Last September, GO Brooklyn presented a chance for New York locals to discover a new side of non-traditional art neighborhoods, with 1,708 artists opening their studios to visitors in areas like Fort Greene, Crown Heights, and even Coney Island. After a round of voting and a final list of 10 nominees, the Brooklyn Museum’s curators have chosen five artists to show at the museum.
Below, check out the artists and their work. The list does focus heavily on conservative painting, and notably leaves out Williamsburg and Bushwick, neighborhoods usually known as art destinations (of North Brooklyn, only Greenpoint was represented in the top 10). The selection does represent a nice view into local art-making, however.
Adrian Coleman
Fort Greene, painting
Coleman translates the paradox of the picturesque to the American urban setting. His paintings speak to the daily experiences of urban life.
Oliver Jeffers
Boerum Hill, painting, illustration, and drawing
Jeffers’s figurative paintings probe the gap between “logical thinking and emotional understanding,” meditating on the quality of memory. The use of color in this painting points to a certain deconstruction of nostalgia.
Naomi Safran-Hon
Prospect Heights, painting
Safran-Hon uses cement and lace to collage photographs she took of Haifa’s Wadi Salib neighborhood in her native Israel, visualizing the political partition of the land. Her dense pieces speak to the division of physical space by human abstractions like politics and ideology. Hyperallergic’s Jillian Steinhauer covered her work here.
Gabrielle Watson
Crown Heights, painting
Watson’s paintings make up a visual diary, uncovering the non-political African-American experience. She often creates portraits of friends and acquaintances, casting them in a bright, graphic painting style.
Yeon Ji Yoo
Red Hook, mixed media sculpture
Yoo’s organic sculptures spin fiber and plants into meditations on death, respiration, and decomposition. For GO Brooklyn, it looks like she’ll be showing more two-dimensional works that animate collaged surfaces with fiber and yarn.

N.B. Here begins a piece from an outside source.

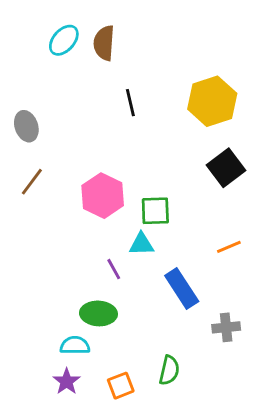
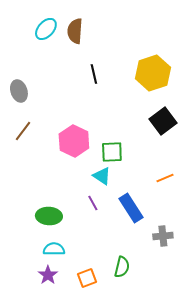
cyan triangle: (141, 244) -> (102, 176), turned 36
purple line: (114, 269) -> (93, 203), moved
green ellipse: (98, 313) -> (49, 216), moved

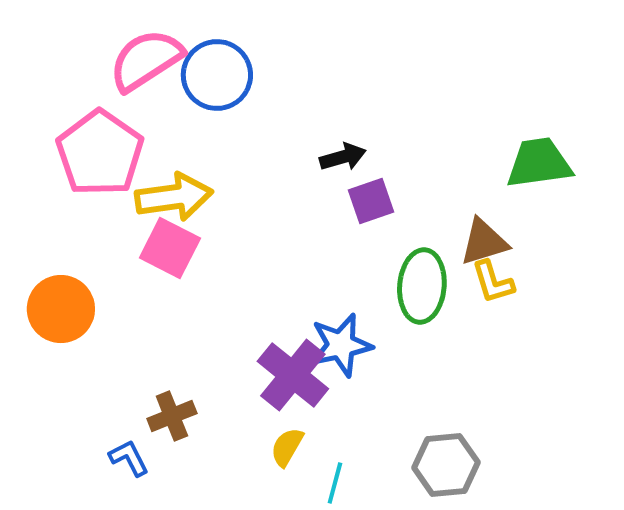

Now that the winners have been chosen, I wonder what will become of the GO program. Could it be a biannual event for the museum, highlighting local artists? A more interesting possibility might be taking the GO model elsewhere, hosting open-studio events in international cities and bringing the winners back to Brooklyn to be introduced to a brand new audience. I’d love to see a GO: Tokyo or GO: Berlin!
The Brooklyn Museum’s exhibition, GO: a community-curated open studio project, opens on December 1 and runs through February 24.